Amazon is taking cover and implementing a hiring freeze for the current year as reported by the New York Times, the strong dollar looms as a guillotine on top of inflation, the geopolitical situation and rising energy and commodity prices.
Amazon prepares for tougher times
In an increasingly adrift world where very dangerous winds of war are beginning to come from many quarters and not just between Russia and Ukraine (see the tensions over Taiwan and Kim Jong Un’s recent actions) and with the onset of a global recession drawing ever closer, the major companies that are suffering so much from this macro environment and the ongoing bear market are beginning to protect themselves by starting with personnel.
A strong dollar gaining on all other major currencies (Pound Sterling, Euro, Yen, Yuan, etc.) is a problem for exports and AMZN being a global giant the estimates are at least a 5% impact on earnings.
5% on a Q2 that had recorded $121,234 million in sales and a Q3 forecast (coming 27 October) of $127,856 million may have a negative impact to the tune of US$6,000 to US$6,400 million, and this paired in particular with the high energy price means that certain choices are inevitable.
One of the most impacting expenses on a company’s balance sheet, especially if it boasts the size of Bezos’ behemoth, is precisely the workforce, which despite its virtuosity sees it making the decision to stop new hires and optimize results with the company’s existing employees.
This choice is just one in a series of steps taken preemptively by Jeff Bezos to continue to hit the company’s goals and not miss the quarterly earnings report that looms in about 20 days.
Going off the rails would result in negative sentiment from analysts and drive the stock into the red on Wall Street, resulting in economic losses from investors.
The gross operating margin (EBITDA) after a setback in the first quarter, partly due to the aftermath of the Russian invasion in Ukraine, in the second quarter revisited the green zone recording $18,210 million with +13% over expectations and in Bellevue they are trying hard to confirm the trend also in the next Q3.
Not only Amazon, other big companies also cut costs
Amazon’s move is not the only one in the area of HR (Human Resources), even Tesla already months ago had blocked hiring, claiming that a 10% cut in staffing was necessary, except that it later adjusted its focus.

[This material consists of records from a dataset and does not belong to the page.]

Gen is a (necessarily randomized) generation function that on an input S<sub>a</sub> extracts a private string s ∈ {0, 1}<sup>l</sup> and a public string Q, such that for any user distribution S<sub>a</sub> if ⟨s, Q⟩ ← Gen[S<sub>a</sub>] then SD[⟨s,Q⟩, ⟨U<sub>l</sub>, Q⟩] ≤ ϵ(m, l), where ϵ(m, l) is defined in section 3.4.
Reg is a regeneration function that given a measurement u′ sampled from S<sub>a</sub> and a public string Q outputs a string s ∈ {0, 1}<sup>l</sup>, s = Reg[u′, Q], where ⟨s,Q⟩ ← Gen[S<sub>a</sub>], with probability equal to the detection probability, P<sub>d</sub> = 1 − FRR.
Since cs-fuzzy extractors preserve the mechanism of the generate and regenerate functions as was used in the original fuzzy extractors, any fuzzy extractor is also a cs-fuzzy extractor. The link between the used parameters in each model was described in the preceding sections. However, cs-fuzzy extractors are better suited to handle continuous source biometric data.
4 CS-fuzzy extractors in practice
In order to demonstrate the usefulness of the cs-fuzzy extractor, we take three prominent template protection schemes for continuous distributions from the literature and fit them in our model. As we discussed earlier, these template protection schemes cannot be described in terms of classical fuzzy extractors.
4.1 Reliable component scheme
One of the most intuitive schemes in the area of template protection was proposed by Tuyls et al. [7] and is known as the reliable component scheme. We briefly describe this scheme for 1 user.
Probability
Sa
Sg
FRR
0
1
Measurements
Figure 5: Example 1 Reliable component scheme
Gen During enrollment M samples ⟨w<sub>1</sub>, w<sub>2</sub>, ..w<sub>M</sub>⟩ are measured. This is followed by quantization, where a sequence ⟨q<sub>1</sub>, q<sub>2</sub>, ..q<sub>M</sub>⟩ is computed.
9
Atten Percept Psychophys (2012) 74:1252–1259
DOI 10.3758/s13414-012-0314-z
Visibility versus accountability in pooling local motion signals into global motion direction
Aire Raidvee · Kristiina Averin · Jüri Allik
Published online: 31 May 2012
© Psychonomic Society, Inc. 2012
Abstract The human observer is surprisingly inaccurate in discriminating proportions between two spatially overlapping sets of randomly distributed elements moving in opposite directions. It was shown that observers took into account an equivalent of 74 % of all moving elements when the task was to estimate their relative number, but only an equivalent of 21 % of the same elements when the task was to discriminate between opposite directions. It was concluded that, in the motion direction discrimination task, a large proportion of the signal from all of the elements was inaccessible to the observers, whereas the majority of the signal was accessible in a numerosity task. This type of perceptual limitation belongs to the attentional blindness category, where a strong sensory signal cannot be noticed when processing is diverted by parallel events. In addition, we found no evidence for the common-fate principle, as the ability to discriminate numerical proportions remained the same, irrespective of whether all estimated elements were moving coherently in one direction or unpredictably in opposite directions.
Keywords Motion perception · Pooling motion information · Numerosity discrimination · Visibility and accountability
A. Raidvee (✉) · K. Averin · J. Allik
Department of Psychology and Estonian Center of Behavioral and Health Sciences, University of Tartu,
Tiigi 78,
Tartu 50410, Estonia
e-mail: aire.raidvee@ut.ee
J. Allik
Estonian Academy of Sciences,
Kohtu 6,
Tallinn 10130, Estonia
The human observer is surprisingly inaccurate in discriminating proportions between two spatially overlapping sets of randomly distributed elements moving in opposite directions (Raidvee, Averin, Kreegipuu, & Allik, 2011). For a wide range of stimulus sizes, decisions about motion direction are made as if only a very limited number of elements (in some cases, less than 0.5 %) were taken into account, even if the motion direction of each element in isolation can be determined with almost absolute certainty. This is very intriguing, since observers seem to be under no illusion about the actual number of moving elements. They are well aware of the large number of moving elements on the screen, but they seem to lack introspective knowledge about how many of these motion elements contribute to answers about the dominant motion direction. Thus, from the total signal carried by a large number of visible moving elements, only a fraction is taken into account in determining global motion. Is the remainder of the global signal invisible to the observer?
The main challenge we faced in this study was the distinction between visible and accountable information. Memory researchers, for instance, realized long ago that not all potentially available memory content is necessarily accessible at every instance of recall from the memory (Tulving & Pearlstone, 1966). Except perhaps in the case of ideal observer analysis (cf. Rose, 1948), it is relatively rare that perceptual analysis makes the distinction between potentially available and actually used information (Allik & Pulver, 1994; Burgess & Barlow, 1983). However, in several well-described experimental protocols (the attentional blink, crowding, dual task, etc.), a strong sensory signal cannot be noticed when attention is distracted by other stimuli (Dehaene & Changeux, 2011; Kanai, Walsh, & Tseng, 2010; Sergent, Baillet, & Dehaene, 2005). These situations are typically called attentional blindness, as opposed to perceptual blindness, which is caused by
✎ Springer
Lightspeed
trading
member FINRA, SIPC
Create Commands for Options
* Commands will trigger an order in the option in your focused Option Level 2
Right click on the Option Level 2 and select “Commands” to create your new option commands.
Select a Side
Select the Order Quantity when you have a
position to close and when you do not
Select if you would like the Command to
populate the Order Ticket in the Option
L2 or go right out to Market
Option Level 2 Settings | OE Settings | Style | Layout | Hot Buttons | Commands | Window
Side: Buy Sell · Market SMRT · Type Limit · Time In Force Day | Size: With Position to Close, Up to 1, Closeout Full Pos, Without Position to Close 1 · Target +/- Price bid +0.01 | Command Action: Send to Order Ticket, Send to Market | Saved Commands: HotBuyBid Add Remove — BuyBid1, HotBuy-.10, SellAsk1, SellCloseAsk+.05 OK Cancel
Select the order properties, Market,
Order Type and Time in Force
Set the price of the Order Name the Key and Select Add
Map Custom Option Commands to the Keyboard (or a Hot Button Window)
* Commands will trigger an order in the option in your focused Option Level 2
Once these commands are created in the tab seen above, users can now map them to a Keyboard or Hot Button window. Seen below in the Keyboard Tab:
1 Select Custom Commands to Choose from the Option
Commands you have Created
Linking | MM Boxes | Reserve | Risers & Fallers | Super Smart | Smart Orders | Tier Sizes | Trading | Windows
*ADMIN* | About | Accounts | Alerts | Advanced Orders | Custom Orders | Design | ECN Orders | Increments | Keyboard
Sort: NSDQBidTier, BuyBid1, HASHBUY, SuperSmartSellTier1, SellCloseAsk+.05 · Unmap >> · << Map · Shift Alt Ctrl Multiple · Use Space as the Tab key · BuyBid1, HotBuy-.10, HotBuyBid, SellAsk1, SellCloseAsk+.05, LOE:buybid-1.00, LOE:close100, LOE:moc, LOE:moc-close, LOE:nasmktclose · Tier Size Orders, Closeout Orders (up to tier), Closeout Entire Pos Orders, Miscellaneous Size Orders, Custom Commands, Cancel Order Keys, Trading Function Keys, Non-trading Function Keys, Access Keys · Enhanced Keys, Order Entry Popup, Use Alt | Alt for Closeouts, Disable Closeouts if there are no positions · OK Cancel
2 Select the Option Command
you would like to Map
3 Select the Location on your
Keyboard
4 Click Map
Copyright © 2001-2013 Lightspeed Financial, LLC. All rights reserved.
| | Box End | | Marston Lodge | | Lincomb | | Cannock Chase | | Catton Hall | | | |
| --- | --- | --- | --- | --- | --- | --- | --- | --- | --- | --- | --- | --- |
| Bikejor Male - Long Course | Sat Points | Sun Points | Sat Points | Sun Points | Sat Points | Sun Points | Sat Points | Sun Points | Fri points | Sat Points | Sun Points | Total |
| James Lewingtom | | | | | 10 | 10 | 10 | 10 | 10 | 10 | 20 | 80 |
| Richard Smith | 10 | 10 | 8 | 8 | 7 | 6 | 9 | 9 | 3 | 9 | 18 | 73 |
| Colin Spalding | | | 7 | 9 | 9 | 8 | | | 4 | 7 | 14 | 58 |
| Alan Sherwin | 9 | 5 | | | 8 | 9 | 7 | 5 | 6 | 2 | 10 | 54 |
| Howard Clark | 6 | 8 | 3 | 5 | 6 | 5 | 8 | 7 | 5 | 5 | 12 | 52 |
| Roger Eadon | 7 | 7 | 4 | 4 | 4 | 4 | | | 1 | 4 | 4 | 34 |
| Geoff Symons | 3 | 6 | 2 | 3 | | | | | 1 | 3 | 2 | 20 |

As usual, the cut communicated in a tweet by the always surprising Elon Musk had upset most people and eventually, the Tesla founder was forced to retrace his steps.
In the meantime, good news also comes from the antitrust court, which annulled the massive fine of more than €100 million, €114,681,657 to be precise, imposed on the company and Apple by the Antitrust Authority in November 2021 for an anti-competitive understanding.
The Tar explained that.
“This is the sanction that concerned a clause of the contract signed between Apple and Amazon in 2018, which had reserved the sale of Apple / Beats products (Apple products), through the marketplace, of Amazon to the so-called Apple Premium Resellers (the category of resellers which, within the Apple distribution system, meets the highest standards of quality and investments).”
The fine was overturned to the joy of the American company, which issued the following statement:
“We welcome the decision of the Regional Administrative Court. Our business model across Europe is built on the success of small and medium-sized businesses and we will continue to work hard to deliver a broad selection of Apple products, the quality of service and convenience that our customers love.”